The New Hampshire Women’s Foundation counts “abortion rights” among its interests. One of the Foundation’s recent publications lists “Post-Roe policy priorities in New Hampshire,” with footnoted credit to the New Hampshire Abortion Access Coalition.
I take no credit for being psychic, but I called a few of these the day the Dobbs decision came down. You probably did, too. Remember, Dobbs did not recognize a right to life.
The following list of “post-Roe policy priorities” should inspire an interesting Q&A session with your local candidates for state rep and state senator. Any candidate not committed to resisting these “priorities” will be a candidate who advances them.
- “Pass proactive legislation to enshrine the right to access abortion in New Hampshire.” Translation: codify unlimited abortion via statute.
- “Amend New Hampshire’s Constitution to enshrine the right to access abortion in New Hampshire.” Codify unlimited abortion via constitution – and possibly by misuse of our constitution’s privacy amendment.

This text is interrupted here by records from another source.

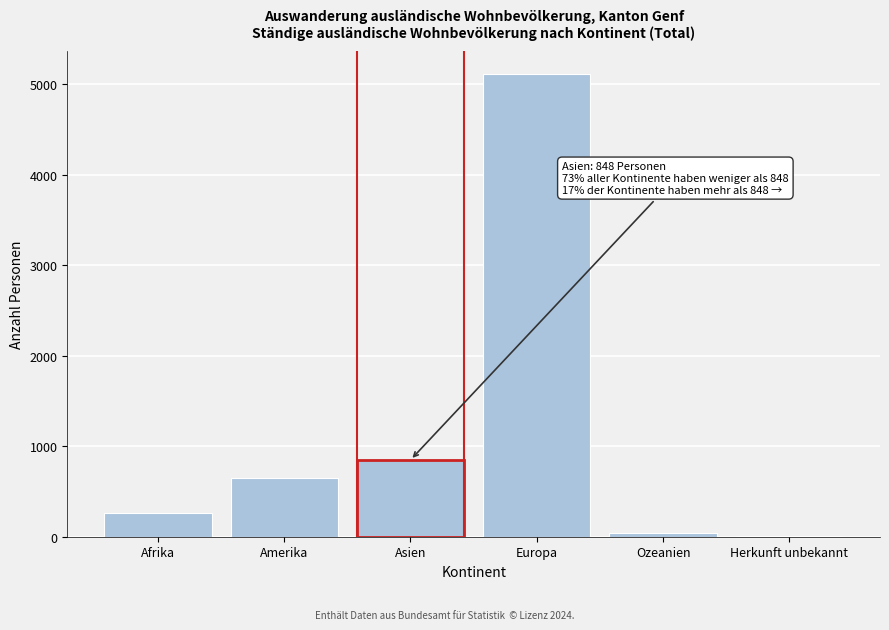

Reading right to left, transcribe all the data shown in this chart.

Herkunft unbekannt=3	Ozeanien=37	Europa=5111	Asien=848	Amerika=644	Afrika=257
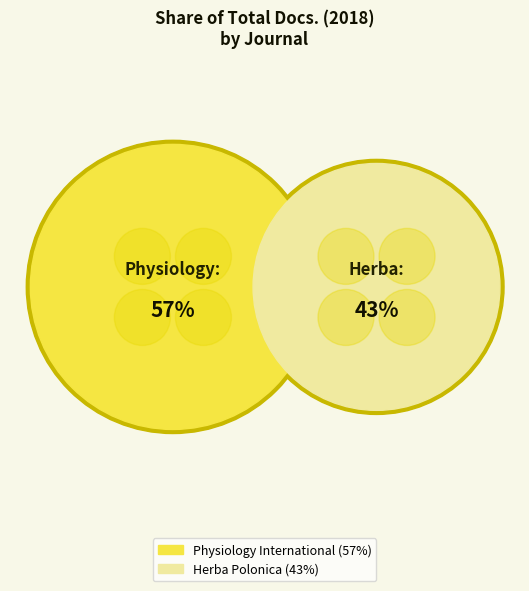

What percentage is the Herba Polonica slice, to the nearest percent?

43%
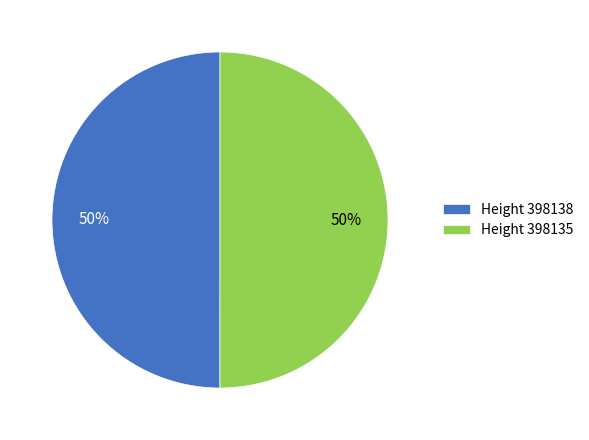

What percentage is the Height 398135 slice, to the nearest percent?

50%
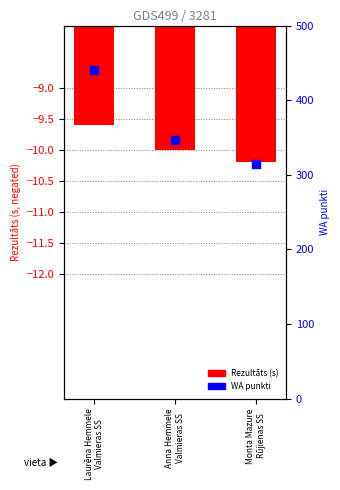

What is the total value across all series at Laurēna Hemmele
Valmieras SS?

431.4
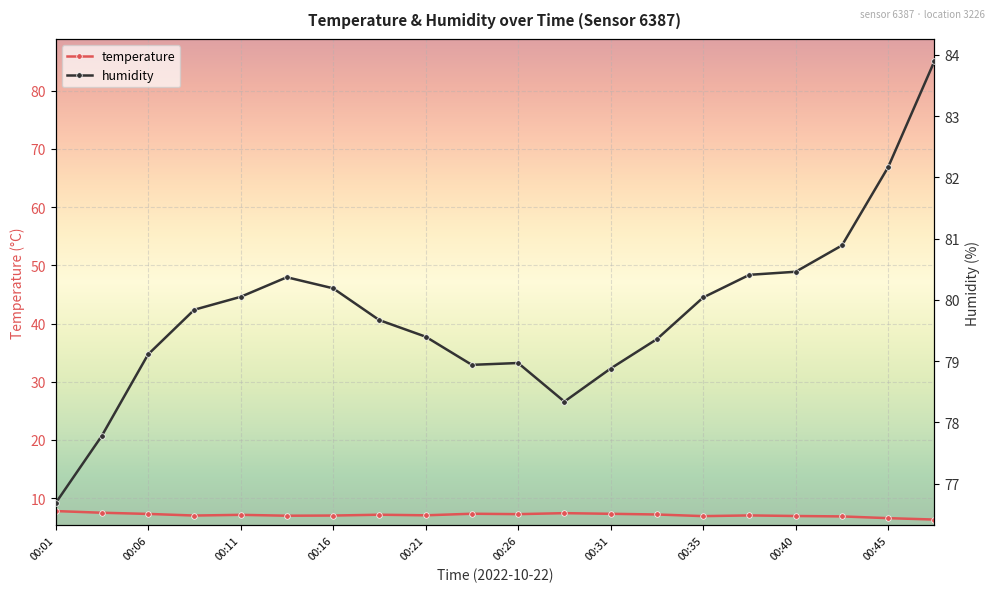

What is the maximum value for temperature?

7.8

- “Repeal current abortion restrictions.” New Hampshire has exactly three statutory regulations on abortion: parental notification, a ban on partial-birth abortion (i.e. killing a child after the child is partially delivered from the mother’s body), and a 24-week limit with a eugenic-abortion exception. Goodbye to all that, if the Foundation has its way.
- “Address disparities in abortion care based on geographic location, including for abortion later in pregnancy.” Watch out for regulatory (executive, administrative) action on this in addition to statutory action. Open more abortion facilities? Force hospitals to provide the direct intentional termination of human life late in pregnancy? Whatever it takes, I suppose.
- “Support policies to ensure abortion and abortion-related care is covered for all patients, regardless of insurance.” Translation: force taxpayers to subsidize abortion via Medicaid. Again, watch for regulations that do what statutes can’t.
- “Increase the number of providers who offer abortion care.” Here’s one way: make health care providers see the intentional termination of human life as a normal medical procedure, and then stigmatize and sanction providers who push back.
- “Defeat anti-abortion legislation in the State House.” Translation: keep doing everything the abortion advocacy movement has been doing in New Hampshire since 1997. A sampler: oppose conscience protections for health care providers; challenge the First Amendment rights of peaceful pro-life witnesses; fight informed consent and statistics-reporting requirements for abortion; promote discrimination against people with disabilities by promoting eugenic abortion; make sure that infants who survive attempted abortion are not protected under law.
The state primary election this year is September 13. The time to find out where your local candidates stand is now. And an “R” next to your candidate’s name is not an answer.